Johnny D. Symon
May 24, 2007
Lybrel: A GM contradiction?
By Johnny D. Symon

On returning from my travels earlier this week, my wife conveyed the belated news that a friend called José ended his life several weeks previously, during a local Spanish carnival. José worked as a male nurse and was always busy helping other folks out. He spent several nights each week playing flamenco guitar in a local bar. For several years he tried to persuade us to come over and hear him play, but we never found the time. He took his own life by hanging himself in the comfort of his own home. I'd like to say that José at least lived up to and experienced his Warhol fifteen minutes of fame but he never did, not even after he died, and I guess the silence throughout the town over José's departure was probably due to the fact that he was a homosexual who lived with his male partner.

My wife spoke to a friend about the situation who remarked that hanging is a common thing throughout Andalusia. In fact I personally knew an old Spanish lady several years ago who tried to hang herself but was caught just in time, and another homosexual successfully hung himself several years ago in the same town. My wife and I discussed the possible motive or motives behind José's final idea, and we reached the conclusion that his love of kids and a desire to have his own may have been the root cause of his sad departure. He really did want kids of his own, and I mean his own, but when two males live together, adoption is the only means to fulfill that ambition.

I called José a friend earlier on, but really he was just another acquaintance. We only knew each other by the occasional crossing of paths in the local neighborhood or on a train, or some street in La Linea or Algeciras. In fact I guess it must be over a year since I last saw him, and I remember taking careful note of his general demeanor. I knew the man was going down hill. He drank too much and smoked too much. He was mighty unhappy. "That's all she wrote" was how he chose to bow out of living in the fast lane. I'm sure that if his ambition to have kids of his own seed had been realized, José would still be around today. But this ambition requires a bit of coproduction from a member of the opposite sex, therefore he was caught betwixt two or to put it a simpler way, between a rock and a hard place. He couldn't decide between staying with his male partner or making a beeline to a feline, therefore his end was nigh and the local Catholic town digested the news in silence.

We all know that when a tree falls in a lonely wood it still makes a sound, whereas in a Catholic Spanish town José fell and no sound could be heard, and truth be known, even I had no intention of writing about José's sad and sorry end until I read the news about America's latest pharmaceutical discovery of a pill that ends female menstruation. It's big news in Spain, as it is all over the rest of Europe.

I got to wondering how this discovery would be regarded by ecological pressure groups and the rest, would they be in favor of "genetically modifying" women, or against it? And if they were for it, would they now be willing to drop their opposition to "genetically modified" crops? Well I guess we all know the answer already: They're against any form of genetic modification if it involves the maintenance of life, but for genetic tweaking if it prevents it. I foresee the not too distant future where there will be a suite of designer drugs acting as mom's little helper to break down the norms of a Biblically ordained society, where a José of the future might well anticipate a child of his own DNA without the help of a female. Likewise, some women with alternate lifestyles could bear a child that was not man-made.

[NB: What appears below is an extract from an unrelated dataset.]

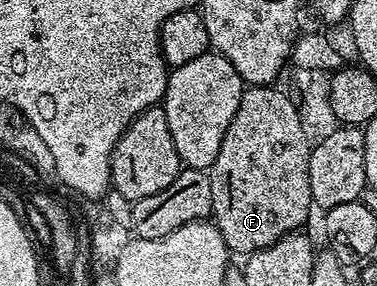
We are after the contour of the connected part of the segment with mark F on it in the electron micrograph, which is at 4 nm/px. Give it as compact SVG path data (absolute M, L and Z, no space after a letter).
M251 85L241 96L239 111L223 135L223 147L219 147L219 159L209 168L212 220L223 235L225 245L234 254L257 253L263 247L273 245L280 237L298 232L306 224L313 196L309 182L309 151L311 137L301 122L298 102L293 101L273 85Z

I guess that we're living in an age of contradiction. Ecological pressure groups put pressure on some things and leave others be. They seem to have a pact of silence when throughout planet earth people get genetically modified from one sex to the other, while on the other hand they squawk and squeal against modified crops and grain. It's kinda strange for an old-fangled red-neck boy like myself to grasp, you know, the contradiction thing? because my libertarian side leaves everyone else free to make their own decisions and their own mistakes. I never once criticized José for his life-style, because I know that everyone knows right from wrong, and we're all personally responsible for our own life's walk, or in the case of some, a life's squawk. Therefore as I tap out my latest verbal meanderings I begin to form yet another possibility for the future, and I'm sure that nano-tech could make it a reality ...

How would our most prominent ecological mouthpieces view a drug that genetically modified the human mind in such a way as to remove faith? to prevent someone from perceiving things of the spirit, and also to destroy an individual's belief in God? Would this be seen as the chemical fulfillment of that world-famous decomposer's song "Imagine"? With a drug like this, the ecological's non-chemical ecumenical society would quickly become pro. Imagine, they would say, what the world would be like if Islam dropped Islam, and Christians Christianity. Jews forgot they were Jews and began to believe that they were in fact Palestinians ... peace would blossom throughout the world and all our troubles would be over. This drug, they would say, is genetic modification that we can't argue with. Before too long it might be made compulsory, but only for that person's good of course.

This indeed is a possible future grim scenario, but I, as always, will not lose any sleep over it. I rest easy in the knowledge that there's no form of gene drug, past, present, or future, that could remove God or His promises for the future. I have no objection to the establishment of new drugs, and I'd never deny someone their right to take those things, but I see it as fair warning for the future, and yet another camel's nose under the tent possibility.